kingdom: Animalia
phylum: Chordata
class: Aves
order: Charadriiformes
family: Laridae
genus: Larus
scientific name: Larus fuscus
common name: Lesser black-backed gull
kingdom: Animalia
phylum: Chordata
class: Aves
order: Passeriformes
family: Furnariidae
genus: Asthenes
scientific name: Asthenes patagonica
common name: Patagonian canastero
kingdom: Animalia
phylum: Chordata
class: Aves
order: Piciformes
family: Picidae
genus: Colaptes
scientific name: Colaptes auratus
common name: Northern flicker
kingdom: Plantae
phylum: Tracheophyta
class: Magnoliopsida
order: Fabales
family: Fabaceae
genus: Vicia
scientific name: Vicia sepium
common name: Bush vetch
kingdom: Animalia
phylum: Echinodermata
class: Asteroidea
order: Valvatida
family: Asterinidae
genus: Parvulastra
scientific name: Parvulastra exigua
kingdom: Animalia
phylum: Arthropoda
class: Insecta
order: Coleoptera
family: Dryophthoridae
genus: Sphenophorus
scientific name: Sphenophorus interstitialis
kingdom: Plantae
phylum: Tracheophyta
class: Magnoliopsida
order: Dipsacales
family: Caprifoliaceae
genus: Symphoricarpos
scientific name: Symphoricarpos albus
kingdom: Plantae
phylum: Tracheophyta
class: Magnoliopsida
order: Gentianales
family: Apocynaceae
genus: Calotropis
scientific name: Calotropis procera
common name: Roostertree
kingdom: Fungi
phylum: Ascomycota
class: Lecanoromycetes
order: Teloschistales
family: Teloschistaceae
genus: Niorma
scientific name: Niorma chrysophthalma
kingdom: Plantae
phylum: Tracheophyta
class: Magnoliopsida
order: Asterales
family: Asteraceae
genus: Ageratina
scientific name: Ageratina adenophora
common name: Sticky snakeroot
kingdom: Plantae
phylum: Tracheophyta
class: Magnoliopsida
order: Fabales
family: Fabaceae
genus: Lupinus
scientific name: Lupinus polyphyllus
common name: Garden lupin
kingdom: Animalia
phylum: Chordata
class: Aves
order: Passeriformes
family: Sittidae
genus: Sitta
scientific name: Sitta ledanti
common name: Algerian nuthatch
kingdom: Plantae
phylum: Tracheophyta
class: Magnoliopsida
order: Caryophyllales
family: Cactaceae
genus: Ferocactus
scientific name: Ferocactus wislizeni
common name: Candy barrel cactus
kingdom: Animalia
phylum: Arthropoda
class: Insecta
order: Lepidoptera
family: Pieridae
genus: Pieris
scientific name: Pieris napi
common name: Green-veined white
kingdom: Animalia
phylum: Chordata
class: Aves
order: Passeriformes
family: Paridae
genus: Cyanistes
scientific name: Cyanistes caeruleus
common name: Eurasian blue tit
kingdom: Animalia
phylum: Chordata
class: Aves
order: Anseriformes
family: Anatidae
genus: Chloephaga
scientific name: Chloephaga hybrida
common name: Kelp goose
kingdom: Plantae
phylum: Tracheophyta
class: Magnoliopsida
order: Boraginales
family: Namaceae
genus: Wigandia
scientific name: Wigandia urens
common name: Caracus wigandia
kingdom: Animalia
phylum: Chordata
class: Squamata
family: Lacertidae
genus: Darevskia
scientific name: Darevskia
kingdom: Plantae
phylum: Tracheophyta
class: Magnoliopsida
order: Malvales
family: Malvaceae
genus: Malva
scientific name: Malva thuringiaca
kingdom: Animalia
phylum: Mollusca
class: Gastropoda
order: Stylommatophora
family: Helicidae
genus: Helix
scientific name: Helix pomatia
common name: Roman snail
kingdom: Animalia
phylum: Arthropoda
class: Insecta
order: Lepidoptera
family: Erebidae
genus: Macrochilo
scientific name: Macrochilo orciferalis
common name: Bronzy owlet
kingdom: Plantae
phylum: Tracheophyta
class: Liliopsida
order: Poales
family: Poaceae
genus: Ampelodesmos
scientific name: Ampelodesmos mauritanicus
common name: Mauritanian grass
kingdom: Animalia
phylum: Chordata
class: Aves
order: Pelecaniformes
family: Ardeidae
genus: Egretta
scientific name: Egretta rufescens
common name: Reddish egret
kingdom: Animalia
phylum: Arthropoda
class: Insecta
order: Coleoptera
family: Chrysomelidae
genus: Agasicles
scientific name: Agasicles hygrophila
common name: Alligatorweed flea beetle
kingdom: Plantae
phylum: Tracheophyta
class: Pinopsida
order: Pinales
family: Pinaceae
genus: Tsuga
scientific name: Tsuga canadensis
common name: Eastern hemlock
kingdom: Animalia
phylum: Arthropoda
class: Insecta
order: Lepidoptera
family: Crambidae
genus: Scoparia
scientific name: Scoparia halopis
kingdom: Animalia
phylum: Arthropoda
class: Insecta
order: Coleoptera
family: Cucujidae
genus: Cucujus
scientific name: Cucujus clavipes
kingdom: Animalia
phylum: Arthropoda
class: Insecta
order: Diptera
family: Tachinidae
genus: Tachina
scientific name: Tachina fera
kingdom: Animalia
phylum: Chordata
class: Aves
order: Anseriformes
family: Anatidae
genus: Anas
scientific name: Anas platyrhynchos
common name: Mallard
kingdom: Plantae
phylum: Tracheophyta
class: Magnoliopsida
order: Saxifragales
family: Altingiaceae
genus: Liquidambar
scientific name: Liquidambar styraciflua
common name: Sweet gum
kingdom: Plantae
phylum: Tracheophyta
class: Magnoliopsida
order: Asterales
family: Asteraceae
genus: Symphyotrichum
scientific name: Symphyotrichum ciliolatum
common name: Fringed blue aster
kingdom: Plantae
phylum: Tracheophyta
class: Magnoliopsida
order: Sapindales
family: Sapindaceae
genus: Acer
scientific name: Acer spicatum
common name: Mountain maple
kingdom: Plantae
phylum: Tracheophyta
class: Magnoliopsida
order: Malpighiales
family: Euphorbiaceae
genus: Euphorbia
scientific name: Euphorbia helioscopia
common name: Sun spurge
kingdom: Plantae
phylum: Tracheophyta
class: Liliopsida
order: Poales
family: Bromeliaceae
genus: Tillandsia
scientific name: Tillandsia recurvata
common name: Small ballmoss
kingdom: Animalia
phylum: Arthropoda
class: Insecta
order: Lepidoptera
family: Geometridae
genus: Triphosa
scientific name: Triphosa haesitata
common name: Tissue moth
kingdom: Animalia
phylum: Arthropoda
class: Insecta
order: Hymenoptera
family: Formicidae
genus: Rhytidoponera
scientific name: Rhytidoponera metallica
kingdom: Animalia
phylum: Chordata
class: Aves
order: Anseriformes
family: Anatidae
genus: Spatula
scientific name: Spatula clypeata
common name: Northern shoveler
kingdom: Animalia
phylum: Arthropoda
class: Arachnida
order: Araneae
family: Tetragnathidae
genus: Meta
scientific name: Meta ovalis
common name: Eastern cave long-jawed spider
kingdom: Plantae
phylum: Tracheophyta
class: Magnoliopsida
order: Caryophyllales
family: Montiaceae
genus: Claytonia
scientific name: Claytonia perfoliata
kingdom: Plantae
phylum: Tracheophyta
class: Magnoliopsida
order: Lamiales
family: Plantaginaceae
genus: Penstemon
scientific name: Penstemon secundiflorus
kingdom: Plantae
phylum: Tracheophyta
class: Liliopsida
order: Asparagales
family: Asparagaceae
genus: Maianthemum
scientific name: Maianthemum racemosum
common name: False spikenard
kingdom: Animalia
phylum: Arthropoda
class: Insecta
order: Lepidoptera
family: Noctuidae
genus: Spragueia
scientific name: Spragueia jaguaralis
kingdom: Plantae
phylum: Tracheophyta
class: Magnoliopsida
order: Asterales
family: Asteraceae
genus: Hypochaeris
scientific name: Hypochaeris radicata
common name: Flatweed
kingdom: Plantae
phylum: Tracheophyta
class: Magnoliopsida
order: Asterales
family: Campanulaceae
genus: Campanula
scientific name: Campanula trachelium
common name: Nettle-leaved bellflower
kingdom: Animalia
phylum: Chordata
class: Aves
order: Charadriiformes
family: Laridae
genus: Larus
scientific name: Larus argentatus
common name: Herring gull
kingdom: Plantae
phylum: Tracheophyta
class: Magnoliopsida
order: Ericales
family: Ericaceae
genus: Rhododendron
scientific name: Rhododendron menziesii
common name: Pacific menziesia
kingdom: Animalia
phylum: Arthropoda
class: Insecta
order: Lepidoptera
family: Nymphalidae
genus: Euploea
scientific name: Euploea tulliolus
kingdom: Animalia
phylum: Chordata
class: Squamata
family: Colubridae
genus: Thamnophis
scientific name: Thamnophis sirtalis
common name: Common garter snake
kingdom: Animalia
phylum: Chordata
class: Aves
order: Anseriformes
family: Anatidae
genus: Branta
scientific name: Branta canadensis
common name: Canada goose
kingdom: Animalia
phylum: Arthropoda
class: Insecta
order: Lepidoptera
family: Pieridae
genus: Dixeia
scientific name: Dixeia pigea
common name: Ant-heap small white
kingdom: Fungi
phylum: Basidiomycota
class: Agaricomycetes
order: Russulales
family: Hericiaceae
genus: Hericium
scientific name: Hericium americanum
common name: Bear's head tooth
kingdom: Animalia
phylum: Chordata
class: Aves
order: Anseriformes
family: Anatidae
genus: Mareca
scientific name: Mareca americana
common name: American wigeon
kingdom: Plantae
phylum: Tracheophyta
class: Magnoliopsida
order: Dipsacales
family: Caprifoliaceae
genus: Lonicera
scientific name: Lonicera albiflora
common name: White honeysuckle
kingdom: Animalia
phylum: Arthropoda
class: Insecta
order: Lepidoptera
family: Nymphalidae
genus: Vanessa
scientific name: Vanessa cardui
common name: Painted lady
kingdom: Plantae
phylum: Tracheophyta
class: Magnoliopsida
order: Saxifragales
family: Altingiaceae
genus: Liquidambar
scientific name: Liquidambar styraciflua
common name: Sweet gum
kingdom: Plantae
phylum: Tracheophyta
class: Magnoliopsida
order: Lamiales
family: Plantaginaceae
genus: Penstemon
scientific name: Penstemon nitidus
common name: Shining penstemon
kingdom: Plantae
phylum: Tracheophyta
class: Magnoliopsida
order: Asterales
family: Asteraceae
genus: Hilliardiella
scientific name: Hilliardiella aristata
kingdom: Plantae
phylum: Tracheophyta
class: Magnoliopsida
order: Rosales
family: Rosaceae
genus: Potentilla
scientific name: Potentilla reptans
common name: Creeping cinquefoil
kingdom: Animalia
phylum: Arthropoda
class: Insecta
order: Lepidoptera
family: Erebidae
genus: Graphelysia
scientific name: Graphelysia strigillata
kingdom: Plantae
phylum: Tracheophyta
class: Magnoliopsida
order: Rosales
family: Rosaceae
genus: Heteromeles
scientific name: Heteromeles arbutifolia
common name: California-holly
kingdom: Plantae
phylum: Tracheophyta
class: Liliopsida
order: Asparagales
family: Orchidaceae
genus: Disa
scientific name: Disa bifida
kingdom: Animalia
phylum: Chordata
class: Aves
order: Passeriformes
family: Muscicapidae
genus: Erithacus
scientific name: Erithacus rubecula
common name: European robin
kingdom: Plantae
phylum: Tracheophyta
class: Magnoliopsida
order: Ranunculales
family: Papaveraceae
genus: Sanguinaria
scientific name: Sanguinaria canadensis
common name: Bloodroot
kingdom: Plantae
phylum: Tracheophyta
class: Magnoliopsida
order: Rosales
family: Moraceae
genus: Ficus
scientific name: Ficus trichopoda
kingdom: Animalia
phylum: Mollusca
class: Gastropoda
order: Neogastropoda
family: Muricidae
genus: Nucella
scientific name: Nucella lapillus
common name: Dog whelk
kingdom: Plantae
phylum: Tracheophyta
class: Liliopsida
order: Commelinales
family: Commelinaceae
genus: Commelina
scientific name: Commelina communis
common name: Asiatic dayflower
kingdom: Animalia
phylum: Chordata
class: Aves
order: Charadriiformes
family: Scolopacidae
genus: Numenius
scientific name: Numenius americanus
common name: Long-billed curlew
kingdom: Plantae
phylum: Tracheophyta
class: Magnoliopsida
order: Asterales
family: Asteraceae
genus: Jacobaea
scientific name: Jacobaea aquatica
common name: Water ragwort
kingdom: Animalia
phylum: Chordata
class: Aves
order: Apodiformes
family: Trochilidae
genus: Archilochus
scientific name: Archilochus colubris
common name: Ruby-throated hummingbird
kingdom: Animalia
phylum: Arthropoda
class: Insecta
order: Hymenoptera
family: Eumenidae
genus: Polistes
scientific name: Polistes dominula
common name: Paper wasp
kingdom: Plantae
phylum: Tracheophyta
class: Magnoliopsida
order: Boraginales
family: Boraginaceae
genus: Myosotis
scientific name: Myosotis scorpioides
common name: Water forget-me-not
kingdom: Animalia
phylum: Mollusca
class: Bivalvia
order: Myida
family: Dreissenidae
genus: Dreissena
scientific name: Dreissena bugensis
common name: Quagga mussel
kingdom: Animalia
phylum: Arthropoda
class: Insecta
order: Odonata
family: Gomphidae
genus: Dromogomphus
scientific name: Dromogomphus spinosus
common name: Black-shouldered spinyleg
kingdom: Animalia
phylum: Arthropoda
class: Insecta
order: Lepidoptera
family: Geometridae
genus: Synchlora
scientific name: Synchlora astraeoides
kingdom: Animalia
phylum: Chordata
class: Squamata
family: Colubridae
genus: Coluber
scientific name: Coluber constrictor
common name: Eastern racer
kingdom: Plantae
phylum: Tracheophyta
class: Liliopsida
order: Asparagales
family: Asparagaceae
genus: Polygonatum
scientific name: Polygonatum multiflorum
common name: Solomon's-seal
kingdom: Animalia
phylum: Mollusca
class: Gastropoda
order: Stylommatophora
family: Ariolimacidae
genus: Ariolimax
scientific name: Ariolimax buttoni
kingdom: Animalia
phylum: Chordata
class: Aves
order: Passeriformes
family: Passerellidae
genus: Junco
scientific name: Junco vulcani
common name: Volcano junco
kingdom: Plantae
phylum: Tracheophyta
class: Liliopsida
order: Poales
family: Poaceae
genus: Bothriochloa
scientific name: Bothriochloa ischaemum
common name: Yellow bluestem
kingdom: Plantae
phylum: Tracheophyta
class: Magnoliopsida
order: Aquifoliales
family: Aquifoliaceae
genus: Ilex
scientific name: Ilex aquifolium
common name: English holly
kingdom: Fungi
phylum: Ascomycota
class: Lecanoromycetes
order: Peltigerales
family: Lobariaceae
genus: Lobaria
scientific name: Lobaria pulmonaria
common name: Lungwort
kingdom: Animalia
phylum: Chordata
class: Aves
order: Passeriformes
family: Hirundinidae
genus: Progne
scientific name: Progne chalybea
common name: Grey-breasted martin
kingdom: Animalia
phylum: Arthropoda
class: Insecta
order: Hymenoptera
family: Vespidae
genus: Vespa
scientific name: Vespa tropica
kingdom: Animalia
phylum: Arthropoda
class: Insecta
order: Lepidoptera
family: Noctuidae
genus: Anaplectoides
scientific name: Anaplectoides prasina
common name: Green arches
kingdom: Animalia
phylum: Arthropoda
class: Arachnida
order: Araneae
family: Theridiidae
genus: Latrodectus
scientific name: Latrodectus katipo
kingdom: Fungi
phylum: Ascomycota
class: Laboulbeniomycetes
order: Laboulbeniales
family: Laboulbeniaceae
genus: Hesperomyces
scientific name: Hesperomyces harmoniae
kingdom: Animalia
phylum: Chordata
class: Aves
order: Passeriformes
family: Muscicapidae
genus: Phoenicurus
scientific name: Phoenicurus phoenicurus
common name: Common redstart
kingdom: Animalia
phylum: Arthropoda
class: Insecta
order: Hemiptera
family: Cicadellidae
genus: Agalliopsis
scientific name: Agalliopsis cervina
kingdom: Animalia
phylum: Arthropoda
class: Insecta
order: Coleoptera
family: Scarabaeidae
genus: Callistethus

= = = = = = =

### [YOUR TASK]
Retype verbatim everything from the line containing "genus: Commelina" down to the line containing "common name: Ruby-throated hummingbird", including both of those lines.

### [RESULT FOR THIS TASK]
genus: Commelina
scientific name: Commelina communis
common name: Asiatic dayflower
kingdom: Animalia
phylum: Chordata
class: Aves
order: Charadriiformes
family: Scolopacidae
genus: Numenius
scientific name: Numenius americanus
common name: Long-billed curlew
kingdom: Plantae
phylum: Tracheophyta
class: Magnoliopsida
order: Asterales
family: Asteraceae
genus: Jacobaea
scientific name: Jacobaea aquatica
common name: Water ragwort
kingdom: Animalia
phylum: Chordata
class: Aves
order: Apodiformes
family: Trochilidae
genus: Archilochus
scientific name: Archilochus colubris
common name: Ruby-throated hummingbird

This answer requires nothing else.